### WHAT NEEDS TO BE DONE
Although the records contain pictures, repeat only the text of every line exactly.

### MATERIALS PROVIDED
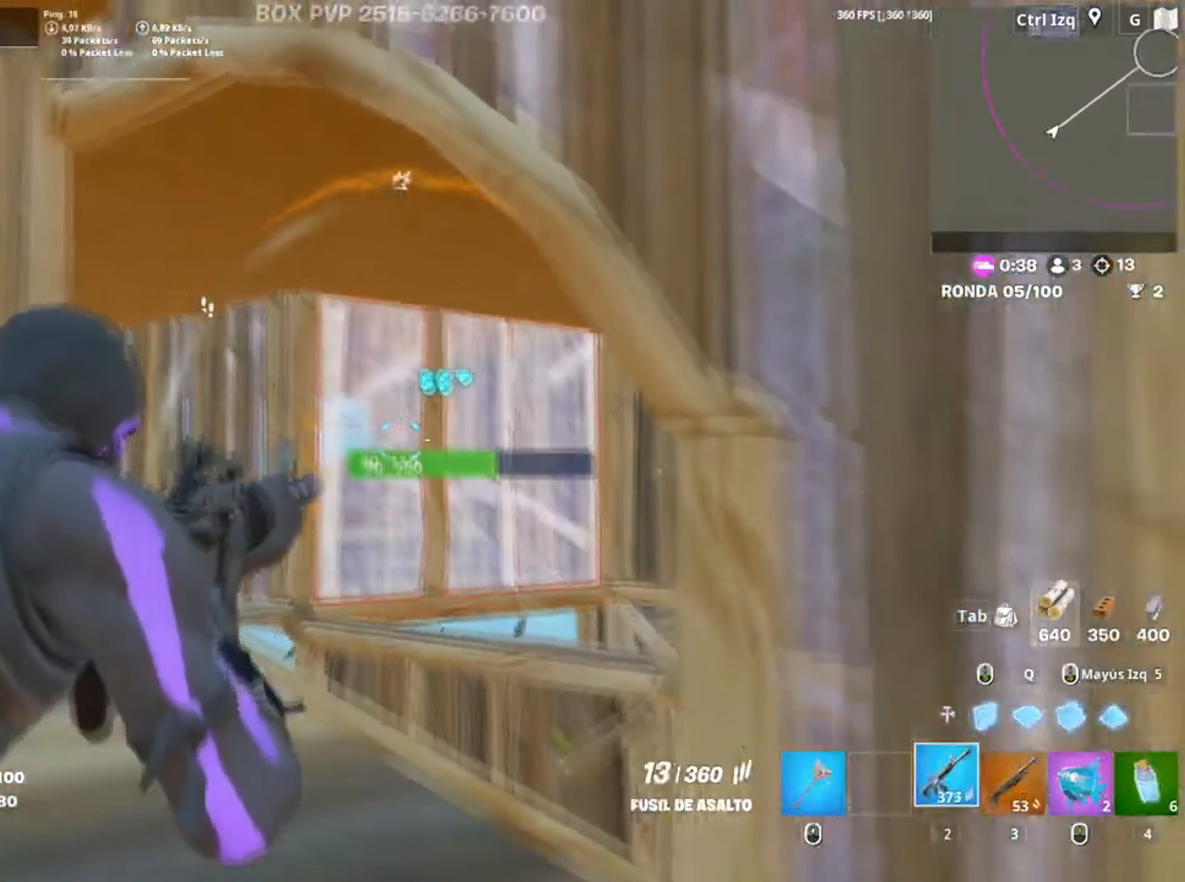
{"keys": ["d", "space"], "mouse": [], "events": [[100, "a", "down"], [167, "d", "up"], [217, "s", "up"], [334, "d", "down"], [367, "a", "up"], [400, "space", "down"]]}
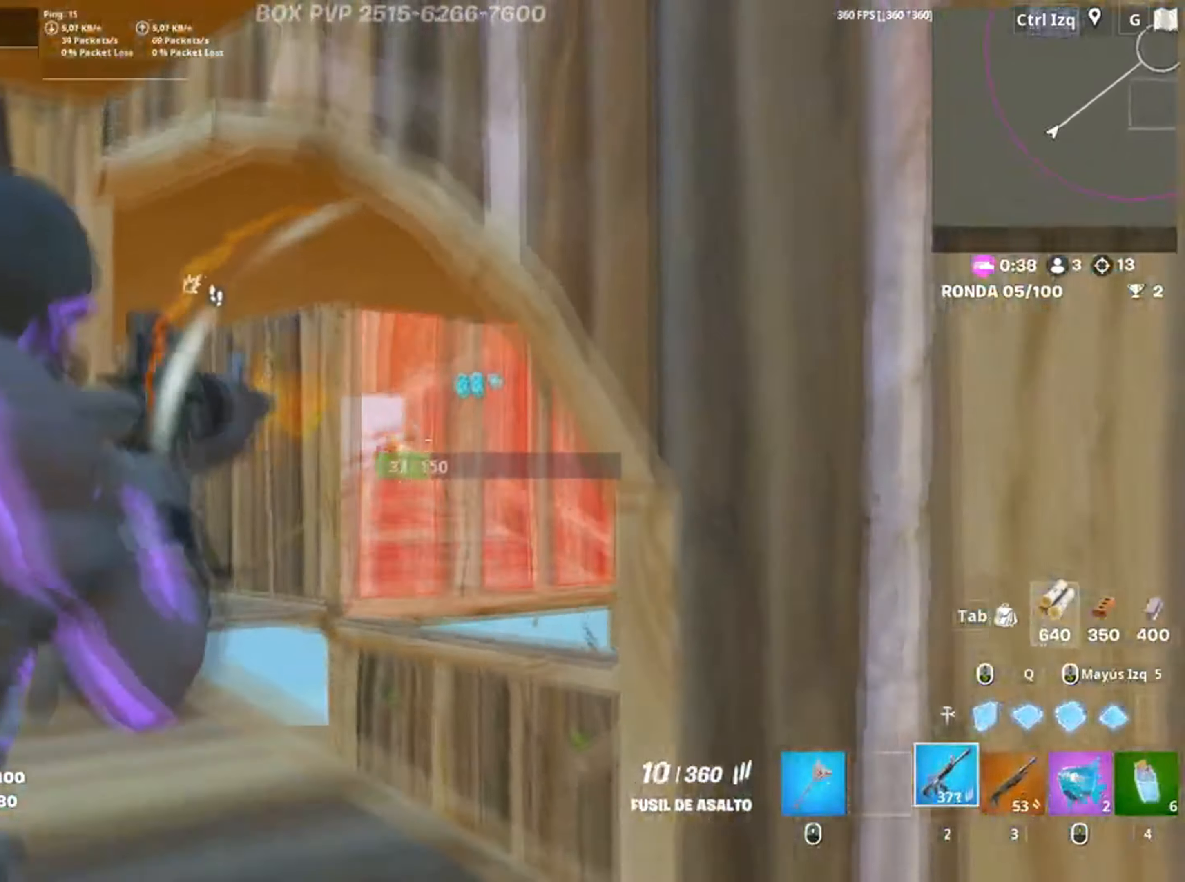
{"keys": ["a", "w"], "mouse": [], "events": [[50, "space", "up"], [134, "a", "down"], [134, "d", "up"], [267, "c", "down"], [334, "a", "up"], [367, "a", "down"], [384, "c", "up"], [500, "w", "down"]]}
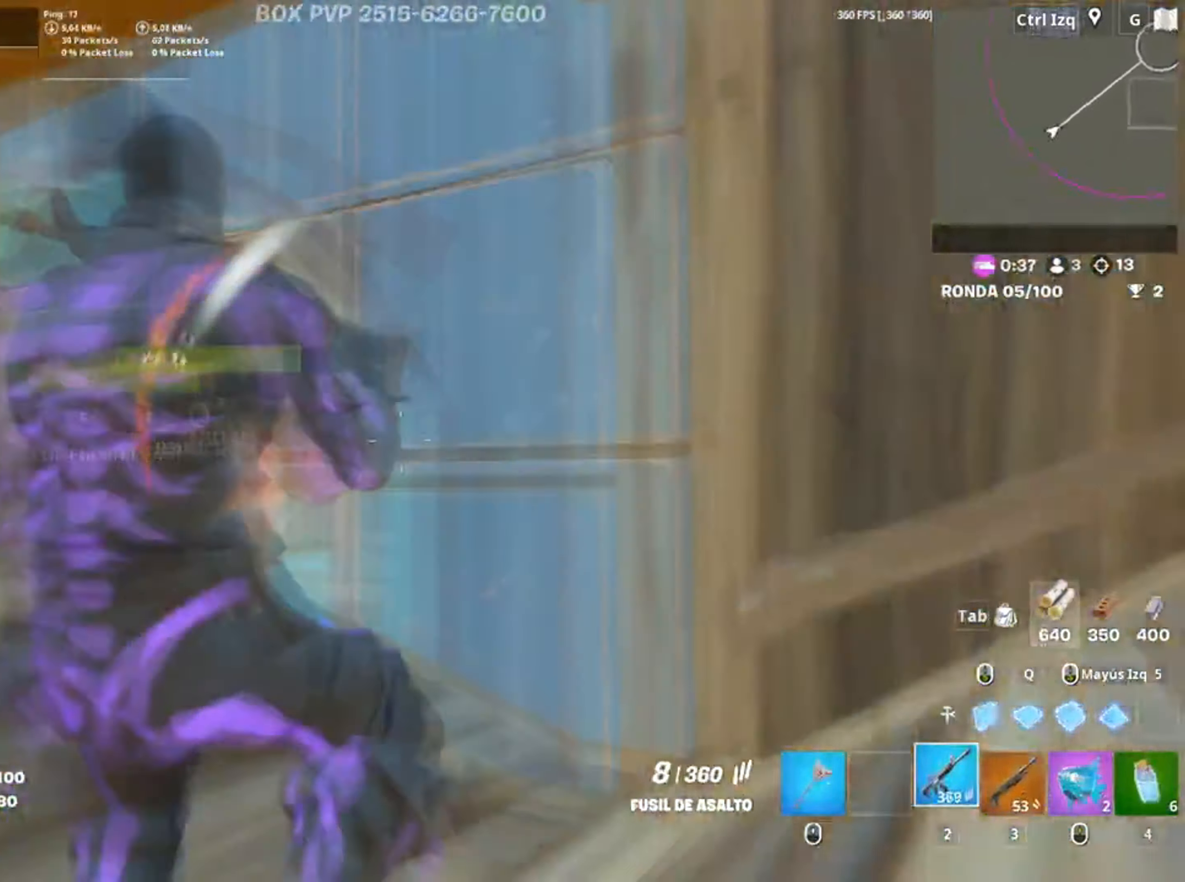
{"keys": ["w"], "mouse": [], "events": [[200, "a", "up"], [300, "r", "down"], [350, "r", "up"], [400, "r", "down"], [484, "r", "up"]]}
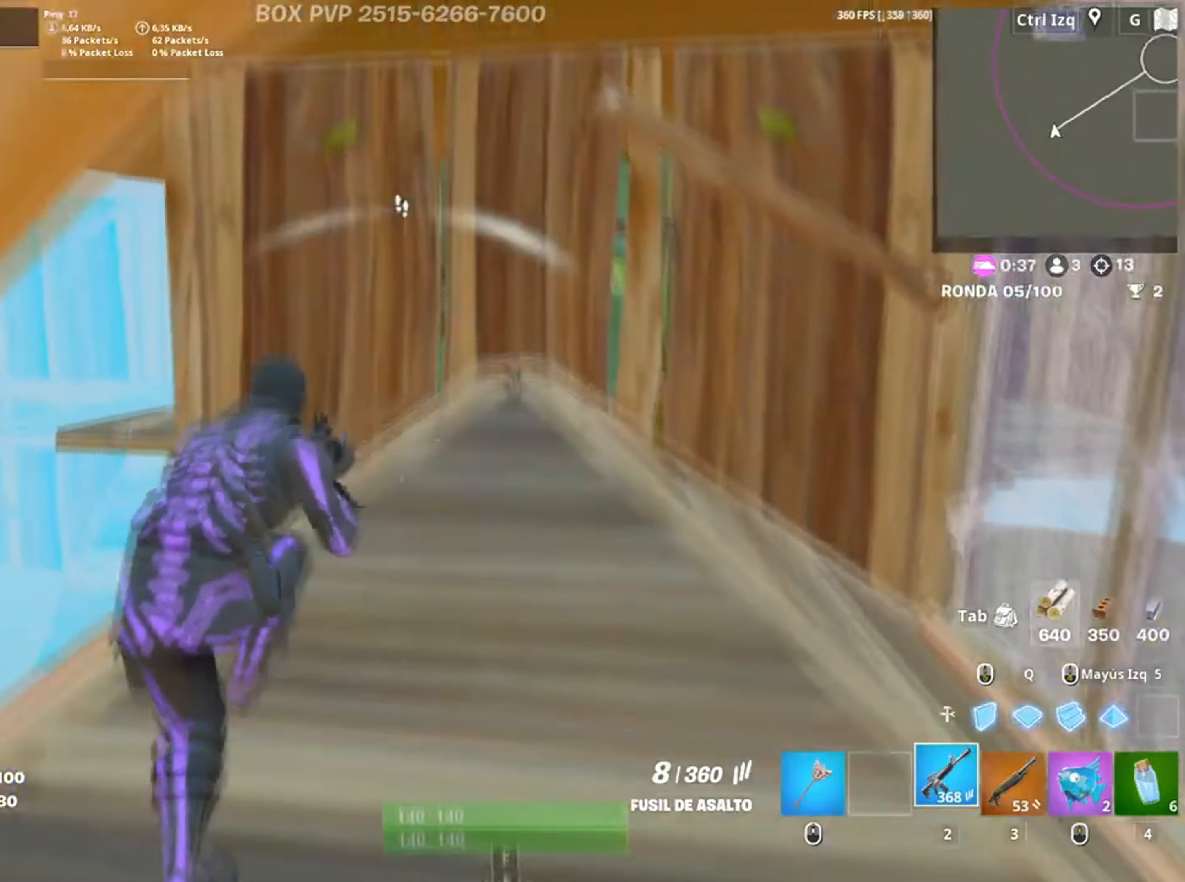
{"keys": ["a", "w"], "mouse": [], "events": [[100, "a", "down"], [267, "space", "down"], [400, "space", "up"]]}
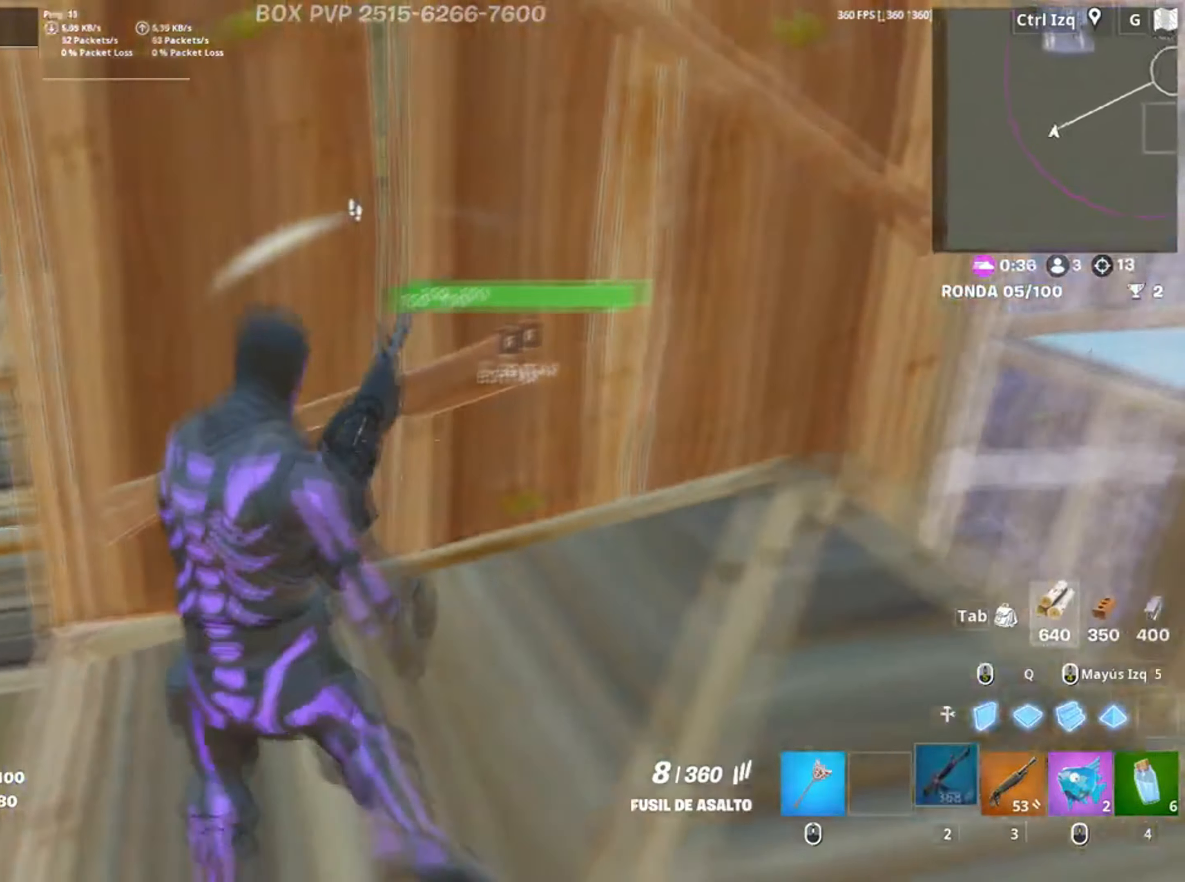
{"keys": ["a"], "mouse": [], "events": [[100, "w", "up"], [134, "a", "up"], [400, "a", "down"]]}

### COMPLETED EXERCISE
{"keys": ["d", "space"], "mouse": [], "events": [[100, "a", "down"], [167, "d", "up"], [217, "s", "up"], [334, "d", "down"], [367, "a", "up"], [400, "space", "down"]]}
{"keys": ["a", "w"], "mouse": [], "events": [[50, "space", "up"], [134, "a", "down"], [134, "d", "up"], [267, "c", "down"], [334, "a", "up"], [367, "a", "down"], [384, "c", "up"], [500, "w", "down"]]}
{"keys": ["w"], "mouse": [], "events": [[200, "a", "up"], [300, "r", "down"], [350, "r", "up"], [400, "r", "down"], [484, "r", "up"]]}
{"keys": ["a", "w"], "mouse": [], "events": [[100, "a", "down"], [267, "space", "down"], [400, "space", "up"]]}
{"keys": ["a"], "mouse": [], "events": [[100, "w", "up"], [134, "a", "up"], [400, "a", "down"]]}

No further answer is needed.